TASK ITEM –
Return the following from the records below: each line, word for word, starting with the line that contains "herb crusted goat" and going on through the line that contains "h Astro and", with nothing outside that range.

(Stored entries)
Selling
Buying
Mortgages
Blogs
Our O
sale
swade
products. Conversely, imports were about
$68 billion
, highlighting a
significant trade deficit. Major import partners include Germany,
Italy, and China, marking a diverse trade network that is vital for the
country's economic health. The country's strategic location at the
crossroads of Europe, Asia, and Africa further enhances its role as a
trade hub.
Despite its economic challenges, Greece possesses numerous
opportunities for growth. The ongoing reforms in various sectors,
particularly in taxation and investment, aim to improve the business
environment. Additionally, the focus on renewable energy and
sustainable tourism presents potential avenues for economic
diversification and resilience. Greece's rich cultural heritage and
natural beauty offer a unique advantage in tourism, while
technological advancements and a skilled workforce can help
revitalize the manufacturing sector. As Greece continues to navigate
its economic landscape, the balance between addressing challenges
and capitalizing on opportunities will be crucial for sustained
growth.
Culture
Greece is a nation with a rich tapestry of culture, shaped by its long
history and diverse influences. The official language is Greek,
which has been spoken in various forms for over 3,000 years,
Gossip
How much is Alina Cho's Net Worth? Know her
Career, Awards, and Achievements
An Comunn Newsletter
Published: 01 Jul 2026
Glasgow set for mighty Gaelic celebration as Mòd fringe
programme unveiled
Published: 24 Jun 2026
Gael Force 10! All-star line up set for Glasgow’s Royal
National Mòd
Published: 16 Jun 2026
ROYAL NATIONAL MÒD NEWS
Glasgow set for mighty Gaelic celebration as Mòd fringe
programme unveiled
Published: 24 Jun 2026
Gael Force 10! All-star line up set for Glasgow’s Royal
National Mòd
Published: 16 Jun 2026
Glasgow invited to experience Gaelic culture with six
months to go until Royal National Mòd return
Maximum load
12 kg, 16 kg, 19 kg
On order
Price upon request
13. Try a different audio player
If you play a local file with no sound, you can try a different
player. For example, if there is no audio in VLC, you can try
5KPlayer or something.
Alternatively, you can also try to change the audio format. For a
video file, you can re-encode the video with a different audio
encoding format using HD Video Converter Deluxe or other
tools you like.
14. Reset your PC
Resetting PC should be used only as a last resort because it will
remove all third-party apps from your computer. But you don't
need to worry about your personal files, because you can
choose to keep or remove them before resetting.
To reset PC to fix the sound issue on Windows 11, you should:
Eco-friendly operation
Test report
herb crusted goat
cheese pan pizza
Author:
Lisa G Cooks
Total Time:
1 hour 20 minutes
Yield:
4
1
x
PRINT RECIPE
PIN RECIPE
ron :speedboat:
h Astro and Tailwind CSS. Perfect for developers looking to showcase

--

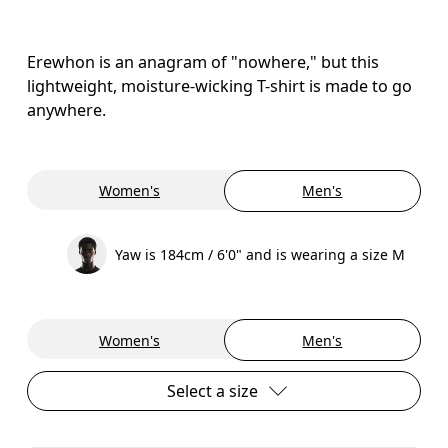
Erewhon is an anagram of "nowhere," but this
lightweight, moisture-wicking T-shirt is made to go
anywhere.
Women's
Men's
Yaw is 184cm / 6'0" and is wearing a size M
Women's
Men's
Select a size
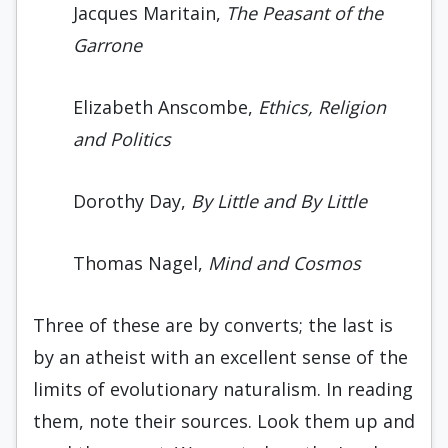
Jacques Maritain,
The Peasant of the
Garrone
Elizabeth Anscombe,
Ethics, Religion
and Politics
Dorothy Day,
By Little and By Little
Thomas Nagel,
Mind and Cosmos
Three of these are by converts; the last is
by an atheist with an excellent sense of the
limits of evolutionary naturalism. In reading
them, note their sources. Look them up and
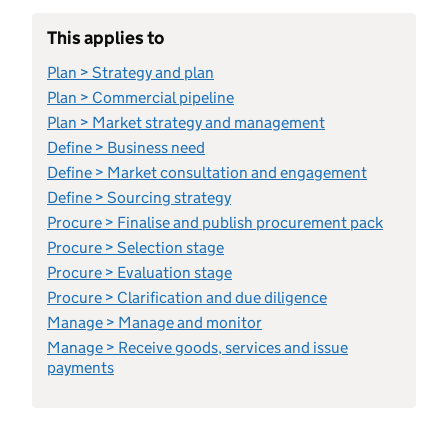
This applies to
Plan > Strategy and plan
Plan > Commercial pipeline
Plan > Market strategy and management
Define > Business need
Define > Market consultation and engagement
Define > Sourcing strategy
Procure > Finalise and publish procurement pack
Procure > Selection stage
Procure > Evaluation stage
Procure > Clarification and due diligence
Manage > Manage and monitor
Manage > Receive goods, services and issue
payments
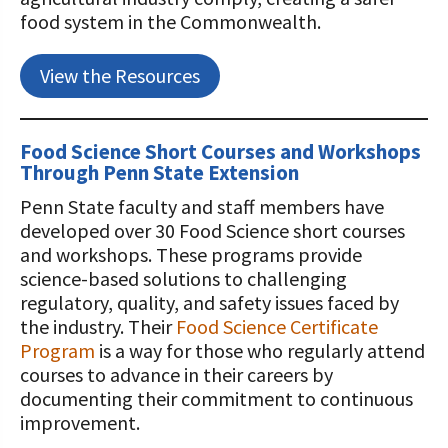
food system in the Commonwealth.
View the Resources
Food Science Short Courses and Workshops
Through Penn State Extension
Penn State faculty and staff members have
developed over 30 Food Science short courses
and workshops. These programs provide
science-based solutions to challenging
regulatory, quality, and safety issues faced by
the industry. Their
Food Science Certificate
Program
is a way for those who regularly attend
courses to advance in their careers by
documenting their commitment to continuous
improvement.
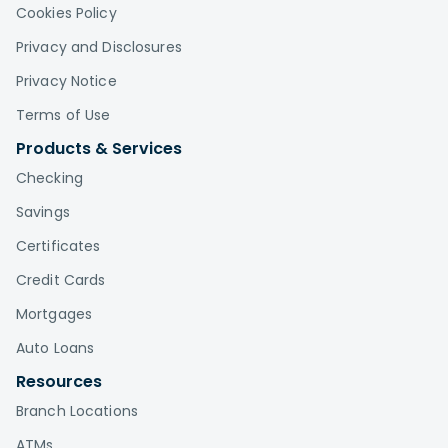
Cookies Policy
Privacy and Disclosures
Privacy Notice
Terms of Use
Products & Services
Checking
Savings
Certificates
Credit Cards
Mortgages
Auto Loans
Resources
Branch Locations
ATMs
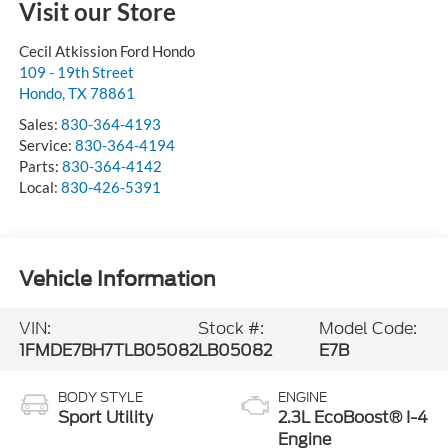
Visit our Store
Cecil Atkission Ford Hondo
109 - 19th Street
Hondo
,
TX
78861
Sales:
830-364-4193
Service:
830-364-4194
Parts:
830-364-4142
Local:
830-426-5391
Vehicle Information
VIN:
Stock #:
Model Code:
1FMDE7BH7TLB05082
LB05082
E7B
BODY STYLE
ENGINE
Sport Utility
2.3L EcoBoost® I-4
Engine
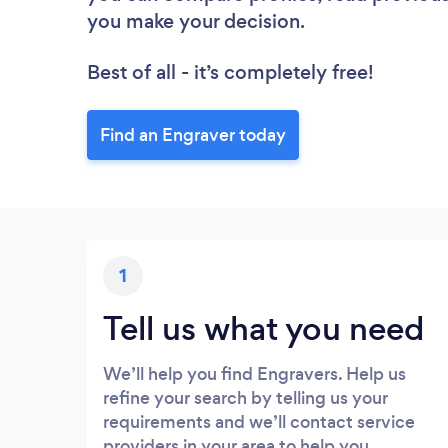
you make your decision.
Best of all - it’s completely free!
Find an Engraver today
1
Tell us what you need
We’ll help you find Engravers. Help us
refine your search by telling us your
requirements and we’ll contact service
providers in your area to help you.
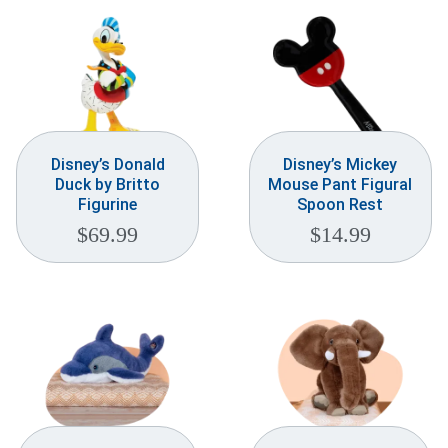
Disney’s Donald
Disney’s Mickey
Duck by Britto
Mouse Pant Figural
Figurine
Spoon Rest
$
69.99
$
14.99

ANSWER BOX –
herb crusted goat
cheese pan pizza
Author:
Lisa G Cooks
Total Time:
1 hour 20 minutes
Yield:
4
1
x
PRINT RECIPE
PIN RECIPE
ron :speedboat:
h Astro and Tailwind CSS. Perfect for developers looking to showcase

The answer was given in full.